# WHAT YOU NEED TO DO:
1) Name every labeled heading in the notice on child performers that is followed by a colon.
2) Reproduce the notice on child performers word for word, starting with "PURSUANT TO THE" and going on through "Title 12 NYCRR.".
3) Resume the notice on child performers from the point after its final sentence.

PURSUANT TO THE PROVISIONS OF THE State Administrative Procedure Act, NOTICE is hereby given of the following action:
Action taken:
Addition of Part 186 to Title 12 NYCRR.
Statutory authority:
Labor Law, section 154-a
Subject:
Child Performers.
Purpose:
To establish rules regarding the employment of child performers.
Substance of final rule:
The adopted rule creates a new section of regulations designated as 12 NYCRR Part 186 entitled "Child Performers" promulgated pursuant to Labor Law § 154-a.
The Child Performer Education and Trust Act of 2003 (the Act) requires trust accounts to be established for child performers and requires employers to transfer 15% of earnings to such accounts to be held in trust until the child reaches eighteen years of age. It requires all child performers to have permits issued by the New York State Department of Labor. By amendment, effective July 21, 2011, such permits were changed from semi-annual to annual. It requires all employers of child performers to have employer certificates issued by the New York State Department of Labor, valid for three years, at specified costs. It requires employers of child performers to provide teachers to such child performers if they are otherwise unable to fulfill educational requirements due to their employment schedules.
Labor Law § 154-a requires the Commissioner of Labor to promulgate rules and regulations as shall be necessary and proper to effectuate the purposes and provisions of the Act, including but not limited to rules and regulations determining the hours of work and conditions of work necessary to safeguard the health, education, morals and general welfare of child performers.
A public hearing was held in New York City on September 20, 2012. Five (5) persons spoke at the hearing, and six (6) persons submitted written comments.
Adopted new Part 186 contains all regulations pertaining to child performers. They define the type of work that will categorize a child as a "child performer," including but not limited to work as part of a "reality show," a term defined in the regulations.

# SUPPLIED INFORMATION:
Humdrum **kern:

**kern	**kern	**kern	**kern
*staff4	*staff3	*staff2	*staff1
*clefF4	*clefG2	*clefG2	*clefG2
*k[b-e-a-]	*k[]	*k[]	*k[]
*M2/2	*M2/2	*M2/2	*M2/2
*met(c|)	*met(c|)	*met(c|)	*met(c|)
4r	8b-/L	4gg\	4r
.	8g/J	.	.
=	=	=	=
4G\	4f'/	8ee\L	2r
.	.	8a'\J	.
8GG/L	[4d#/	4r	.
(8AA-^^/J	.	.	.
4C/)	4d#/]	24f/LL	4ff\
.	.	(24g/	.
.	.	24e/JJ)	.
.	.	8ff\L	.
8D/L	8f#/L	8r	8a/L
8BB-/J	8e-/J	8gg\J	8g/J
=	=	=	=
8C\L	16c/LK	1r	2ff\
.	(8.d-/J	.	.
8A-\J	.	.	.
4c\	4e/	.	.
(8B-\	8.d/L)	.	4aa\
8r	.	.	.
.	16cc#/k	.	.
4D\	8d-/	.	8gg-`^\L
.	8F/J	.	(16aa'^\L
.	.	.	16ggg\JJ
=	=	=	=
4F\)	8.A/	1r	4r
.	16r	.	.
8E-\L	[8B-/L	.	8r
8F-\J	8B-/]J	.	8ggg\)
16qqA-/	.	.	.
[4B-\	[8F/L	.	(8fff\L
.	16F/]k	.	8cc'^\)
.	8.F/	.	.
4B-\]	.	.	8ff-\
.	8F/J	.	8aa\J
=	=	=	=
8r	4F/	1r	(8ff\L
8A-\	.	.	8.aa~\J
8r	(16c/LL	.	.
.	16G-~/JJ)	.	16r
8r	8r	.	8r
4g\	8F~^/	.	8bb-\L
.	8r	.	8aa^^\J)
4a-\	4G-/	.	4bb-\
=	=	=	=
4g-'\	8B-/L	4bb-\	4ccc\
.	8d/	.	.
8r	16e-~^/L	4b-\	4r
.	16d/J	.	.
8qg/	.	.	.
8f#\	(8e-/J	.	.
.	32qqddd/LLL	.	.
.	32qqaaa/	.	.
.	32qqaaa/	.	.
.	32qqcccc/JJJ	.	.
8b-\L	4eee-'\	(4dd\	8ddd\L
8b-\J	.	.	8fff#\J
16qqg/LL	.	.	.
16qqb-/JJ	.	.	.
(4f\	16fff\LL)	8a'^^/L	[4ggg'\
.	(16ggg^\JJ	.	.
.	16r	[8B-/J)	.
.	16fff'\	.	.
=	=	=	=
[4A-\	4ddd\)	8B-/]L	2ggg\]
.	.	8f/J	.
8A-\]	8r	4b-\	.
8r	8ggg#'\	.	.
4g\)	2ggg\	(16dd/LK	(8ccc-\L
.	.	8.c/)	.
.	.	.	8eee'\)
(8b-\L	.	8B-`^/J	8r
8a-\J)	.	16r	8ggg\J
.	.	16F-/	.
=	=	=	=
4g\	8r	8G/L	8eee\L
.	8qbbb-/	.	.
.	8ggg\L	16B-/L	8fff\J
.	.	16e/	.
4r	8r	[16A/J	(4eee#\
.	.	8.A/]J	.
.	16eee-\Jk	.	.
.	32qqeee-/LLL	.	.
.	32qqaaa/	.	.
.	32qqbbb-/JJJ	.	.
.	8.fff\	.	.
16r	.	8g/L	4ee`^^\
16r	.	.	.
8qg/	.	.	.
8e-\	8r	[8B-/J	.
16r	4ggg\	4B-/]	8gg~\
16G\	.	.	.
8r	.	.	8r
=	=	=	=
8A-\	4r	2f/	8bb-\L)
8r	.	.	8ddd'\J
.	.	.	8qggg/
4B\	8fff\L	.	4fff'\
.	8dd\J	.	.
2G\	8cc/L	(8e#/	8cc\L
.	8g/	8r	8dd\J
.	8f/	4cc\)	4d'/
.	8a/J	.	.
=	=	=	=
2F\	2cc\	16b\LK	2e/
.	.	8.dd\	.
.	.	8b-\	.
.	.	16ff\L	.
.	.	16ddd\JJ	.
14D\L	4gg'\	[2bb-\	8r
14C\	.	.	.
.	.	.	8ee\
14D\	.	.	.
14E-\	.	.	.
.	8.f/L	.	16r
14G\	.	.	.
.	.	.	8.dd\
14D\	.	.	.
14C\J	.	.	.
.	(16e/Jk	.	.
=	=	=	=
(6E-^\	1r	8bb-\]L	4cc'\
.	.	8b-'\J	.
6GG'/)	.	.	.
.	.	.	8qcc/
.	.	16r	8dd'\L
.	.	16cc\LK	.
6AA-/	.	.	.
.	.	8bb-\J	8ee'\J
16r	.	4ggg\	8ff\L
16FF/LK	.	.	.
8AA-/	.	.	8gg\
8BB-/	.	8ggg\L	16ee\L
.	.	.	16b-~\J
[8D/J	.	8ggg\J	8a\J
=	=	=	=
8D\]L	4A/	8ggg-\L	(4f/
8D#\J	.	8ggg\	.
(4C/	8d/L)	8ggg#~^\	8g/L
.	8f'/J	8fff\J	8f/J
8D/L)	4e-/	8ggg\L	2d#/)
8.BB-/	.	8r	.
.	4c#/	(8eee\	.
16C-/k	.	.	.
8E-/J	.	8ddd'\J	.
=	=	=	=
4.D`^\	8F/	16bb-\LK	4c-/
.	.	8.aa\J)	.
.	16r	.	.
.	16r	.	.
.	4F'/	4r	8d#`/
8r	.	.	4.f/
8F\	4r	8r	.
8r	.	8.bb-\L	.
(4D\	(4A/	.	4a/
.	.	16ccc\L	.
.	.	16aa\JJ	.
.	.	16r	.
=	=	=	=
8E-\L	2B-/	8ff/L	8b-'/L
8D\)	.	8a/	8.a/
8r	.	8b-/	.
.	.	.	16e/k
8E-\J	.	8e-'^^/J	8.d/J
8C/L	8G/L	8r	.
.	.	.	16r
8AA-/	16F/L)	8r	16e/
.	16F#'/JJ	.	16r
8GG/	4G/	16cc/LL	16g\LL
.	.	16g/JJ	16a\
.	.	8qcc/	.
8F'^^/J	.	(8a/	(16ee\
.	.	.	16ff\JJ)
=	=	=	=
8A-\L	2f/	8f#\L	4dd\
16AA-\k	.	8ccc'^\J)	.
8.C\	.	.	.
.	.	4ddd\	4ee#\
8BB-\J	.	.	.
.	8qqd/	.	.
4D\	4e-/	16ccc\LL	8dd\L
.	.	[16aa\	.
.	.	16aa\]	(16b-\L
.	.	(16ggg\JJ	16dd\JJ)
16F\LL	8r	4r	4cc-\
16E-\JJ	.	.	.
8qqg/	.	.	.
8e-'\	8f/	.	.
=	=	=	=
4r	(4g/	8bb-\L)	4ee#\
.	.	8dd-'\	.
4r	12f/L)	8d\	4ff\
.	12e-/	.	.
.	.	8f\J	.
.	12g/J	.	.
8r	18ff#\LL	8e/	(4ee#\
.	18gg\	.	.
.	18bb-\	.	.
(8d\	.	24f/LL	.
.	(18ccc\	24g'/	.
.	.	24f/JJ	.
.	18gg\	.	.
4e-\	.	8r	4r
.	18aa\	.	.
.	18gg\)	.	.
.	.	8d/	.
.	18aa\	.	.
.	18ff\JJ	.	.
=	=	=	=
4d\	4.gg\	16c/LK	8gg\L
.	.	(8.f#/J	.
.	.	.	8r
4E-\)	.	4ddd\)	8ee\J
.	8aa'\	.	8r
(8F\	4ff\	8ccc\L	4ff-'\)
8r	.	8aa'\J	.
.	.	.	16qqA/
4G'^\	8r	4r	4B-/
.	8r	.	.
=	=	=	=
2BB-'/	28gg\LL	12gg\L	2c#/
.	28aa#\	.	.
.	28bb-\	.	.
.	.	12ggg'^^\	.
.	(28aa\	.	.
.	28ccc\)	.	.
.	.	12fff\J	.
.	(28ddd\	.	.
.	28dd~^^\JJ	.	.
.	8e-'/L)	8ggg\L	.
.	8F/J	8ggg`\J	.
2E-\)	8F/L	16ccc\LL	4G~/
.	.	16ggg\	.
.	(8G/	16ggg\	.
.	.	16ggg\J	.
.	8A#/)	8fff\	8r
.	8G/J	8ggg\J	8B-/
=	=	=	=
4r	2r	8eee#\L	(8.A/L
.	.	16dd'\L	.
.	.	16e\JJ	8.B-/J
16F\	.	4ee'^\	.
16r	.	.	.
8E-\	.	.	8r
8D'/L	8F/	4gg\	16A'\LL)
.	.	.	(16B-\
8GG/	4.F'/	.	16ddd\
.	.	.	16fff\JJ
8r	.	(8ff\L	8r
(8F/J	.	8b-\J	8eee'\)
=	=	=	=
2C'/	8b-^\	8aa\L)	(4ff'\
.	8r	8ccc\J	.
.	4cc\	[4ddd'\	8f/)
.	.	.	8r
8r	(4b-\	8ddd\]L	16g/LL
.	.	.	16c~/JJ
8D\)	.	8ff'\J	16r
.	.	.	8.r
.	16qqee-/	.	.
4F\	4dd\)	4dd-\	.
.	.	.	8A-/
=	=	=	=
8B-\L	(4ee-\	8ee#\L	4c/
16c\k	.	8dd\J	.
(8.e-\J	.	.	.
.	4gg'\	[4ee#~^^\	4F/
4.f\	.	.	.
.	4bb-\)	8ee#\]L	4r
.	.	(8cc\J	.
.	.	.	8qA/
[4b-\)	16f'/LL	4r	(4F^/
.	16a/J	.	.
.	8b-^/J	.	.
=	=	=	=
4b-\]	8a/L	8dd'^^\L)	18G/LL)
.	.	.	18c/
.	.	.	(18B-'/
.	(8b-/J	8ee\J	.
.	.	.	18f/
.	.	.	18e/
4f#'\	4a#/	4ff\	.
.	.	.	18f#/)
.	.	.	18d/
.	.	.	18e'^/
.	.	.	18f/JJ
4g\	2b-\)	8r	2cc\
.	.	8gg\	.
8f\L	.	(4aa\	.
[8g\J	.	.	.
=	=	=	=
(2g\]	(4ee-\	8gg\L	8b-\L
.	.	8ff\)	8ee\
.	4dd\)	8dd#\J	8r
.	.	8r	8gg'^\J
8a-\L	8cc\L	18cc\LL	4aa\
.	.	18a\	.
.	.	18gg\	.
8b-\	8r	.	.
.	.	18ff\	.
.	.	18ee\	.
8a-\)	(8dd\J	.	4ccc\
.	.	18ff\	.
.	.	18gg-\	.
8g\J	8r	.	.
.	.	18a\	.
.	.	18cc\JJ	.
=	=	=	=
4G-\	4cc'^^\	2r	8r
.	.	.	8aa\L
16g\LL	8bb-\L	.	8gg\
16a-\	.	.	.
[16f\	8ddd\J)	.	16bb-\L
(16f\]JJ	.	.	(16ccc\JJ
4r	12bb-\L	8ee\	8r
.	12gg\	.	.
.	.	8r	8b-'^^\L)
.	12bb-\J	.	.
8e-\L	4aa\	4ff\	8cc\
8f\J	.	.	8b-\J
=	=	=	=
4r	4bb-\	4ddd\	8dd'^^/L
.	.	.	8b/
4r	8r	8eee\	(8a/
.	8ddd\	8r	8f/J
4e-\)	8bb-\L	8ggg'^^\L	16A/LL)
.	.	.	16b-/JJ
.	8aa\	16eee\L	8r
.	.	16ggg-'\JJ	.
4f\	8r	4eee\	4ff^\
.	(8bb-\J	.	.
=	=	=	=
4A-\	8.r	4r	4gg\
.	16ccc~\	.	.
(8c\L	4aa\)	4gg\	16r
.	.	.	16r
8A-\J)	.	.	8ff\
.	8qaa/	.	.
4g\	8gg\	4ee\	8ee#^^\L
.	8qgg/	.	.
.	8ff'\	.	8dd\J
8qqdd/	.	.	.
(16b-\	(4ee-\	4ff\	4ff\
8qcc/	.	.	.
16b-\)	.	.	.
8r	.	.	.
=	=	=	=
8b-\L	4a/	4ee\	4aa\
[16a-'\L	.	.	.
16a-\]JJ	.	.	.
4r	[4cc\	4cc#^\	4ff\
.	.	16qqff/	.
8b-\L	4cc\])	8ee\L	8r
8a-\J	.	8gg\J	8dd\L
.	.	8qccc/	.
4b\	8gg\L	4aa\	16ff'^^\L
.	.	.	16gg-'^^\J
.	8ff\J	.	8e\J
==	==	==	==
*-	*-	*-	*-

# EXERCISE ANSWERS:
1)
Action taken
Statutory authority
Subject
Purpose
Substance of final rule

2)
PURSUANT TO THE PROVISIONS OF THE State Administrative Procedure Act, NOTICE is hereby given of the following action:
Action taken:
Addition of Part 186 to Title 12 NYCRR.

3)
They also exempt various types of performances from regulatory oversight in accordance with Section 35.01(2) of the Arts and Cultural Affairs Law and provisions of the Labor Law.
They set forth the time and manner in which a child must obtain and renew a Child Performer Permit and the time and manner in which the employer of a child performer must obtain and renew an Employer Certificate of Eligibility. The adopted regulations also provide for a Temporary Child Performer Permit valid for fifteen days so as to permit a child performer who has never previously obtained a Child Performer Permit to be employed without or prior to submitting all documents necessary for a full Child Performer Permit. They also provide for an Employer Certificate of Group Eligibility permitting a group of children to be employed as a group on certain projects for not more than two days of work.
Like all other New York State working papers, a physician’s certification of fitness to work is necessary to obtain the Child Performer Permit.
The adopted regulations require child performers below 16 years of age to be accompanied throughout the work day by a responsible person. In film, television and other types of work that is not live performance work, the responsible person is the parent or someone named by the parent. In live theater and other live performance, the responsible person may be named by the employer if allowing parental accompaniment is infeasible.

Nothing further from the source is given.